Diabetic Retinopathy Image Classification Using Shift Window Transformer
Keywords:Diabetic retinopathy, Swin Transformers, Image classification
Diabetic retinopathy is one of the most dangerous complications for diabetic patients, leading to blindness if not diagnosed early. However, early diagnosis can control and prevent the disease from progressing to blindness. Transformers are considered state-of-the-art models in natural language processing that do not use convolutional layers. In transformers, means of multi-head attention mechanisms capture long-range contextual relations between pixels. For grading diabetic retinopathy, CNNs currently dominate deep learning solutions. However, the benefits of transformers, have led us to propose an appropriate transformer-based method to recognize diabetic retinopathy grades.
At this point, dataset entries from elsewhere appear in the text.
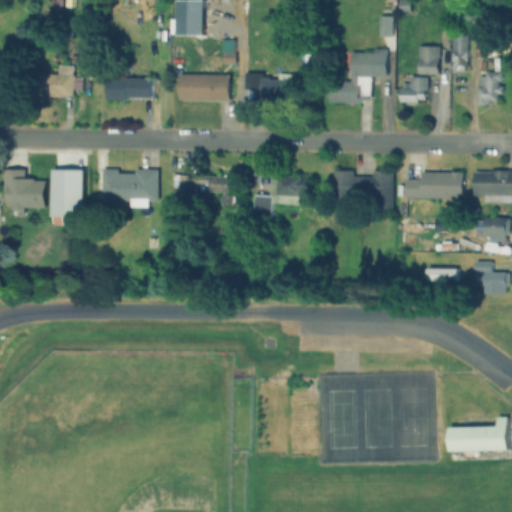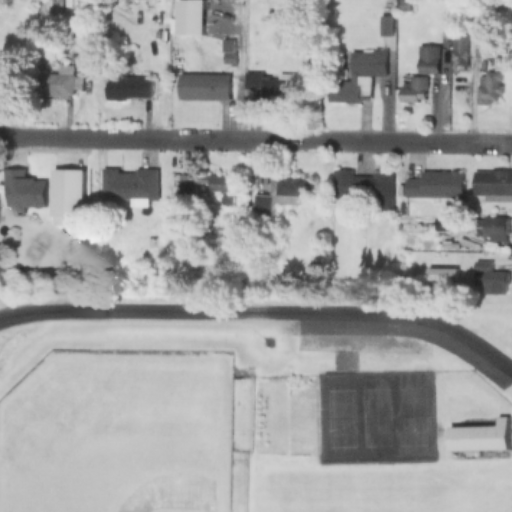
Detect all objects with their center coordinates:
building: (472, 13)
building: (476, 16)
building: (386, 25)
building: (458, 41)
building: (229, 51)
building: (459, 52)
building: (428, 58)
building: (428, 59)
building: (262, 60)
building: (359, 74)
building: (359, 77)
building: (55, 83)
building: (57, 83)
building: (204, 85)
building: (205, 86)
building: (275, 86)
building: (128, 87)
building: (487, 87)
building: (130, 88)
building: (274, 88)
building: (489, 88)
building: (414, 90)
building: (415, 90)
road: (255, 139)
building: (493, 182)
building: (492, 183)
building: (130, 184)
building: (209, 184)
building: (436, 184)
building: (130, 185)
building: (207, 185)
building: (436, 185)
building: (361, 188)
building: (363, 191)
building: (280, 193)
building: (281, 194)
building: (20, 201)
building: (20, 201)
building: (494, 228)
building: (494, 228)
building: (442, 274)
building: (442, 275)
building: (490, 278)
building: (490, 278)
road: (263, 315)
park: (374, 416)
park: (375, 416)
park: (410, 416)
park: (340, 418)
park: (117, 432)
building: (480, 437)
building: (480, 437)
park: (471, 493)
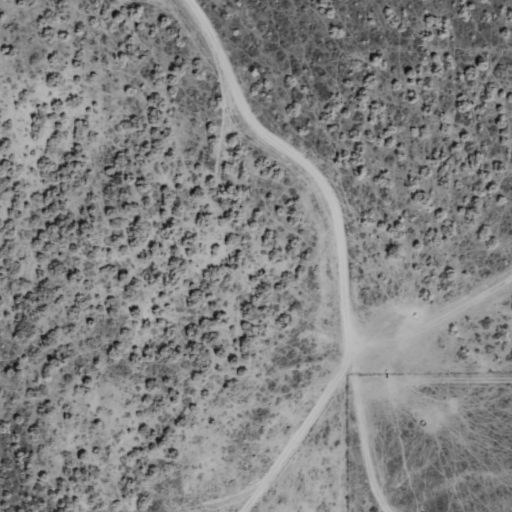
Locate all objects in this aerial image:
road: (308, 244)
road: (241, 418)
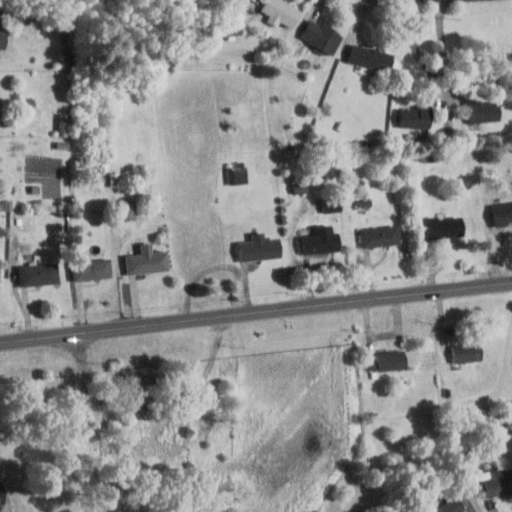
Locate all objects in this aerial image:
building: (279, 11)
building: (280, 12)
building: (319, 36)
building: (319, 37)
building: (2, 39)
building: (2, 39)
road: (442, 49)
building: (368, 56)
building: (368, 56)
building: (482, 111)
building: (481, 112)
building: (414, 117)
building: (414, 117)
building: (63, 121)
building: (236, 175)
building: (299, 187)
building: (126, 209)
building: (502, 212)
building: (502, 212)
building: (441, 226)
building: (441, 227)
building: (377, 235)
building: (379, 235)
building: (318, 240)
building: (320, 240)
building: (258, 247)
building: (256, 248)
building: (145, 260)
building: (146, 260)
building: (91, 269)
building: (91, 269)
building: (37, 273)
building: (38, 273)
road: (256, 312)
building: (465, 351)
building: (466, 351)
building: (387, 360)
building: (388, 360)
building: (496, 481)
building: (497, 483)
building: (448, 506)
building: (449, 506)
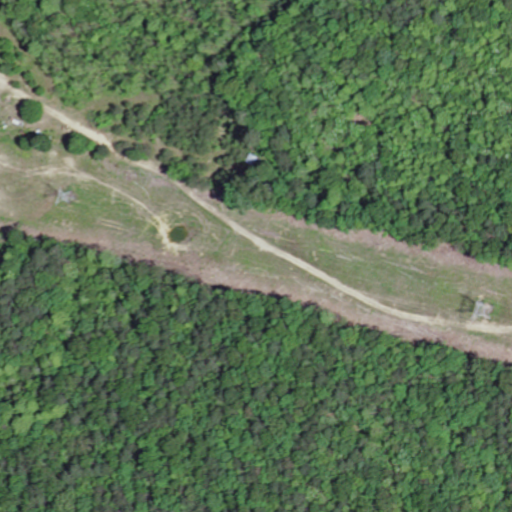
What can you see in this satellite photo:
road: (245, 228)
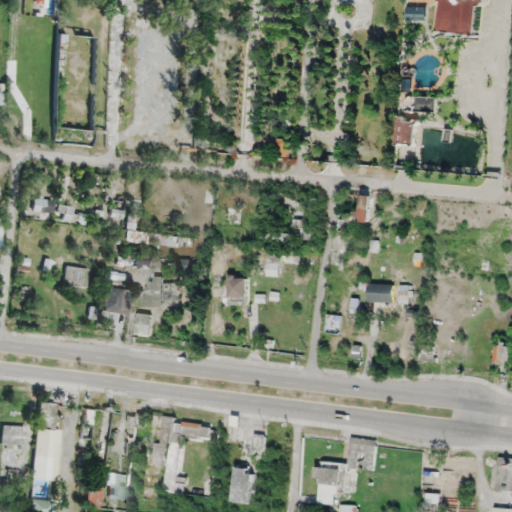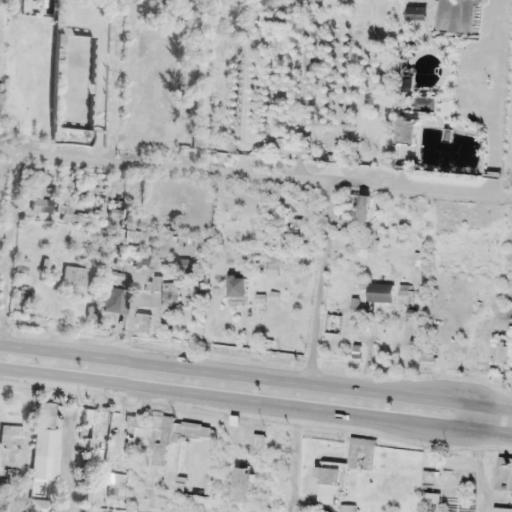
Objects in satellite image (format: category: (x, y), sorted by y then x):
building: (76, 78)
road: (114, 83)
road: (185, 85)
road: (252, 88)
road: (255, 176)
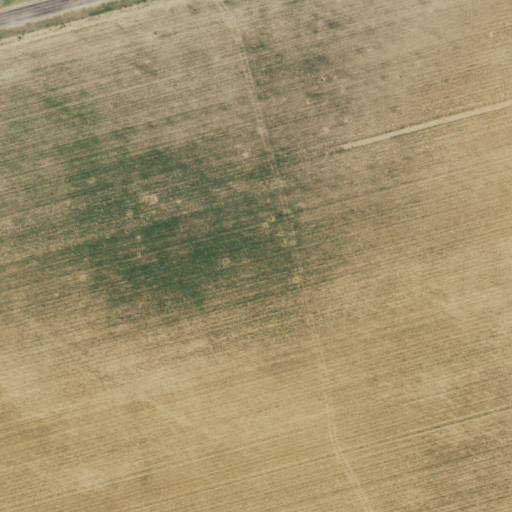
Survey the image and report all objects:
road: (46, 12)
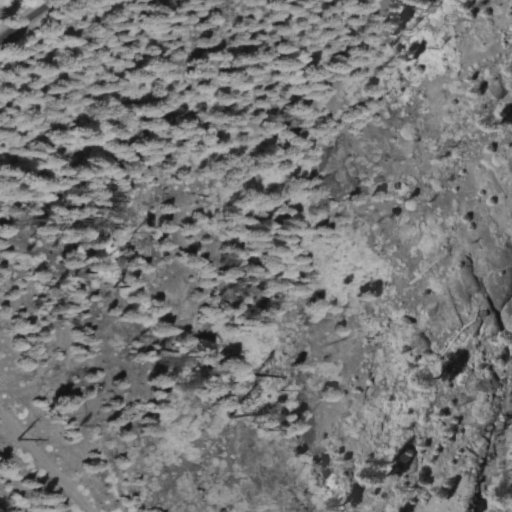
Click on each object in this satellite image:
road: (34, 26)
power tower: (11, 436)
road: (48, 462)
river: (492, 462)
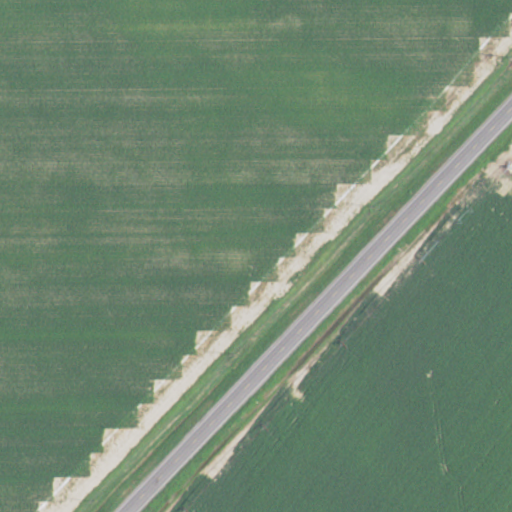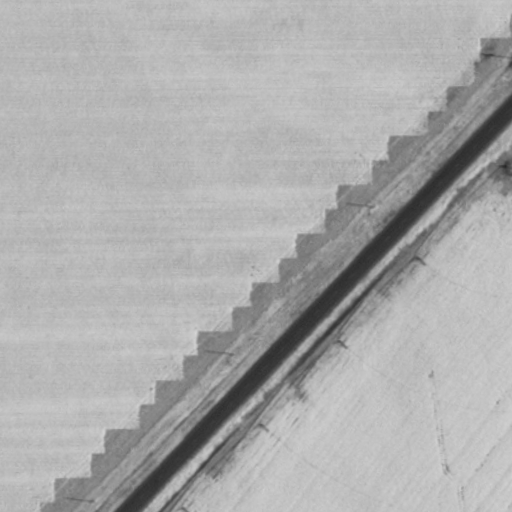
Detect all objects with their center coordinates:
road: (321, 312)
A major objective of this research is to demonstrate that the pure attention mechanism can be used to determine diabetic retinopathy and that transformers can replace standard CNNs in identifying the degrees of diabetic retinopathy. In this study, a Swin Transformer-based technique for diagnosing diabetic retinopathy is presented by dividing fundus images into nonoverlapping batches, flattening them, and maintaining positional information using a linear and positional embedding procedure. Several multi-headed attention layers are fed into the resulting sequence to construct the final representation. In the classification step, the initial token sequence is passed into the SoftMax classification layer, which produces the recognition output. This work introduced the Swin transformer performance on the APTOS 2019 Kaggle for training and testing using fundus images of different resolutions and patches. The test accuracy, test loss, and test top 2 accuracies were 69.44%, 1.13, and 78.33%, respectively for 160*160 image size, patch size=2, and embedding dimension C=64. While the test accuracy was 68.85%, test loss: 1.12, and test top 2 accuracy: 79.96% when the patch size=4, and embedding dimension C=96. And when the size image is 224*224, patch size=2, and embedding dimension C=64, the test accuracy: 72.5%, test loss: 1.07, and test top 2 accuracy: 83.7%. When the patch size =4, embedding dimension C=96, the test accuracy was 74.51%, test loss: 1.02, and the test top 2 accuracy was 85.3%. The results showed that the Swin Transformer can achieve flexible memory savings. The proposed method highlights that an attention mechanism based on the Swin Transformer model is promising for the diabetic retinopathy grade recognition task.